Provided text
DETROIT (CN) – Michigan Democrats seek to reclaim the electoral grip they held on the state for decades until President Donald Trump won it by less than 11,000 votes in 2016, the narrowest margin of victory in the state’s presidential election history and first by a Republican since 1988.
Primary voters on Tuesday will decide between Vermont Senator Bernie Sanders and former Vice President Joe Biden as they choose the Democratic candidate they think has the best chance to unseat the incumbent president in November.
The Super Tuesday primaries last week caused several candidates to drop out with no path to victory. Sanders’ showing was underwhelming with wins in only four of 14 states but it was not a death blow, considering Michigan is the first primary in an industrial state with a significant union presence and carries 125 delegates.
Other states holding primaries Tuesday are Idaho, Mississippi, Missouri, North Dakota and Washington. Biden is forecasted to win in Missouri, where 68 pledged delegates are awarded – 24 are given based on the statewide vote, and 44 based on the vote in its congressional districts.
Mississippi awards 36 delegates, 13 based on the statewide vote and 23 for votes in congressional districts. Biden is polling well there and in North Dakota, where 14 delegates are at play based on a statewide vote.

Task set
1. How many delegates does Michigan carry, according to the Michigan primary article?
2. Update the Michigan primary article by writing out everything from "DETROIT (CN) –" down to "Republican since 1988." with "narrowest" swapped for "slimmest".
3. Carry the Michigan primary article forward from its final sentence.

Stored records
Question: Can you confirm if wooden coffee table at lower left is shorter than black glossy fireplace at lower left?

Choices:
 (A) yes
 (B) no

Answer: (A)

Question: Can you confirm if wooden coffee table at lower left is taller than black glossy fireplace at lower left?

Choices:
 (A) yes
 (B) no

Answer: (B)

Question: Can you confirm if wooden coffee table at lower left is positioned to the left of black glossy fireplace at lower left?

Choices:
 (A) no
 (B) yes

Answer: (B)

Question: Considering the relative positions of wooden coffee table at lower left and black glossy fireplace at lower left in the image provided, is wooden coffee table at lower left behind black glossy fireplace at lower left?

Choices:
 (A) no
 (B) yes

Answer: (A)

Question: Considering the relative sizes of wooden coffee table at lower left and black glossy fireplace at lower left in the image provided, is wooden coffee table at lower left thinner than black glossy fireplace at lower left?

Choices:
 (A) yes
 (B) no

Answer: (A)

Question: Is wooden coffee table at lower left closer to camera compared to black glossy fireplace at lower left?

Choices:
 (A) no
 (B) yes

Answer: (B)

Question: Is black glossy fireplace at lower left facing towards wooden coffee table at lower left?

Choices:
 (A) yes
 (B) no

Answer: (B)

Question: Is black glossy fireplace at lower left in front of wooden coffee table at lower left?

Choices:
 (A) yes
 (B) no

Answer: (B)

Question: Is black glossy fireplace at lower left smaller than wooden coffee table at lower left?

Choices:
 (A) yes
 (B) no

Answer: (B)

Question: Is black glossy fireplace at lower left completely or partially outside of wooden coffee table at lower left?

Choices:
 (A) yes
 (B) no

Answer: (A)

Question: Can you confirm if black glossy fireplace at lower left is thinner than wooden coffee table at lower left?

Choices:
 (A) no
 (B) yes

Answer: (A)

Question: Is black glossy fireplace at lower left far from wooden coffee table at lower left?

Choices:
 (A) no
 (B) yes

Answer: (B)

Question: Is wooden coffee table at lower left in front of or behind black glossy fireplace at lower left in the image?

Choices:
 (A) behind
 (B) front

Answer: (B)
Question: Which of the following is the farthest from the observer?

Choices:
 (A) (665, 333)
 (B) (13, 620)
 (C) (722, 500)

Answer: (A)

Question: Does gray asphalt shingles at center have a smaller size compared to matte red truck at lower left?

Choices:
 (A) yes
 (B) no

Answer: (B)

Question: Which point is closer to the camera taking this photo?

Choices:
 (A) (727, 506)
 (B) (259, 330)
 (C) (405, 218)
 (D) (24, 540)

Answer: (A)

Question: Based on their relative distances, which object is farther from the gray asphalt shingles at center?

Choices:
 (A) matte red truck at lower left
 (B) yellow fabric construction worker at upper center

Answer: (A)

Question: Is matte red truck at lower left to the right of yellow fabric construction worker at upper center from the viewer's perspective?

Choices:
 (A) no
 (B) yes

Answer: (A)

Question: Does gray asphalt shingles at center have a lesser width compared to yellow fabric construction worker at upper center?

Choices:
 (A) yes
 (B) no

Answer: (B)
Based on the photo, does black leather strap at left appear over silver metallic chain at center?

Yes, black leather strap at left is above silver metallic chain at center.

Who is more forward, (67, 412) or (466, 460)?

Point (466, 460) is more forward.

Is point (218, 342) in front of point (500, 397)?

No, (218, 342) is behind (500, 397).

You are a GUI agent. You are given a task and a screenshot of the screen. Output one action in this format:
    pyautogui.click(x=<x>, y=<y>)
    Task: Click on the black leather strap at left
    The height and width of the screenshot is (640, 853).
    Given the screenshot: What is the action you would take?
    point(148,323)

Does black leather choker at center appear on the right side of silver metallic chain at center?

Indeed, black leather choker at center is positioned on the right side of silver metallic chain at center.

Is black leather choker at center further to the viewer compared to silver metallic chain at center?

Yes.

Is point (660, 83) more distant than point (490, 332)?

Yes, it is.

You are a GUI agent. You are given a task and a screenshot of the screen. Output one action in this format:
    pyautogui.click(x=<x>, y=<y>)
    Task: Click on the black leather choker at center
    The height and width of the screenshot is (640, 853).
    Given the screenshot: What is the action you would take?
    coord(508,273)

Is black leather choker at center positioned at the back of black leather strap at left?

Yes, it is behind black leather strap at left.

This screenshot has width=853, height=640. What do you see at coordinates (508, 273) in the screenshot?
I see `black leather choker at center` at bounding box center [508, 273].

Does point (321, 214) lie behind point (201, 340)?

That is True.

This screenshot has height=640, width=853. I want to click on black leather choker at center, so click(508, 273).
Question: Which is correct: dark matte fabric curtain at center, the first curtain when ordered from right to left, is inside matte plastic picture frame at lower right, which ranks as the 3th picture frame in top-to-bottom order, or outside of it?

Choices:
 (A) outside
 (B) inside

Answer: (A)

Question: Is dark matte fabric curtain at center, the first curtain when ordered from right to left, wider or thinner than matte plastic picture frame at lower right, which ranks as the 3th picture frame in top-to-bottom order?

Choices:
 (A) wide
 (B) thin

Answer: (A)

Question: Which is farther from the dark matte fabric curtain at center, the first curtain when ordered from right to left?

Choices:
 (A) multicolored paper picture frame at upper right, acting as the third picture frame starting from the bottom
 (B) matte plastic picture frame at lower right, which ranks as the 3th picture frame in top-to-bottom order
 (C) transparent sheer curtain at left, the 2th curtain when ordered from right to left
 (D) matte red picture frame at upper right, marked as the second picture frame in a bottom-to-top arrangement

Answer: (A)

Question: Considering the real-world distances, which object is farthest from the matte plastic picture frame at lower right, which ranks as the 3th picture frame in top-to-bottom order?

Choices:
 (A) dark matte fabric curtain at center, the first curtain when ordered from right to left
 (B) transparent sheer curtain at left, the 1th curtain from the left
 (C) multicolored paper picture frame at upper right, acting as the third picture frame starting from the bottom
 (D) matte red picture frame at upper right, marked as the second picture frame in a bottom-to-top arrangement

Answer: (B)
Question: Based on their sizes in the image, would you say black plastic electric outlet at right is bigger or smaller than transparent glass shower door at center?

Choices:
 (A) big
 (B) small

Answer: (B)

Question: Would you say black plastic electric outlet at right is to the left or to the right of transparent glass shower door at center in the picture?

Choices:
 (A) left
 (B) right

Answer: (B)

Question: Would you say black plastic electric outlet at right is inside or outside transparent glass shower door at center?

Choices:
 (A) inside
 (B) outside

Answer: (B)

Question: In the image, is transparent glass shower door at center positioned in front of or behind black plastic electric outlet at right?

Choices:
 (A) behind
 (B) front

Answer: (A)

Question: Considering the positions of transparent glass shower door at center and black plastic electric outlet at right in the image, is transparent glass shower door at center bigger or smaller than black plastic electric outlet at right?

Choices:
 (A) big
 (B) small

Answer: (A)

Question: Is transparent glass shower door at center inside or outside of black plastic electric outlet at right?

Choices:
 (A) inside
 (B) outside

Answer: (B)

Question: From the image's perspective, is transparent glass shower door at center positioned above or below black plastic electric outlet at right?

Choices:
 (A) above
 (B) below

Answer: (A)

Answers for this exercise
1. Michigan carries 125 delegates.

2.
DETROIT (CN) – Michigan Democrats seek to reclaim the electoral grip they held on the state for decades until President Donald Trump won it by less than 11,000 votes in 2016, the slimmest margin of victory in the state’s presidential election history and first by a Republican since 1988.

3.
Washington awards 89 pledged delegates – 31 for the statewide vote and 58 from its congressional districts – while Idaho awards 20 delegates, seven for the statewide vote and 13 from congressional districts. Recent polling suggests Sanders can win those two states.
Biden leads the race so far with 670 total delegates while Sanders trails with 574, according to an Associated Press tracker. A candidate needs to secure 1,991 delegates to win the Democratic presidential nomination.
Former New York City Mayor Mike Bloomberg, one of the post-Super Tuesday dropouts, has pledged to throw his support behind Biden. Massachusetts Senator Elizabeth Warren, who exited the race last Thursday, has yet to make an endorsement.
Congresswoman Rashida Tlaib, D-Mich., fired up supporters at a Sanders rally in Detroit with an emotional speech last Friday. Detroit City Council President Pro Tempore Mary Sheffield also pledged her support for Sanders and a grassroots organization called Detroit Action that seeks to contact 40,000 minority voters before the primary and 275,000 before the November election.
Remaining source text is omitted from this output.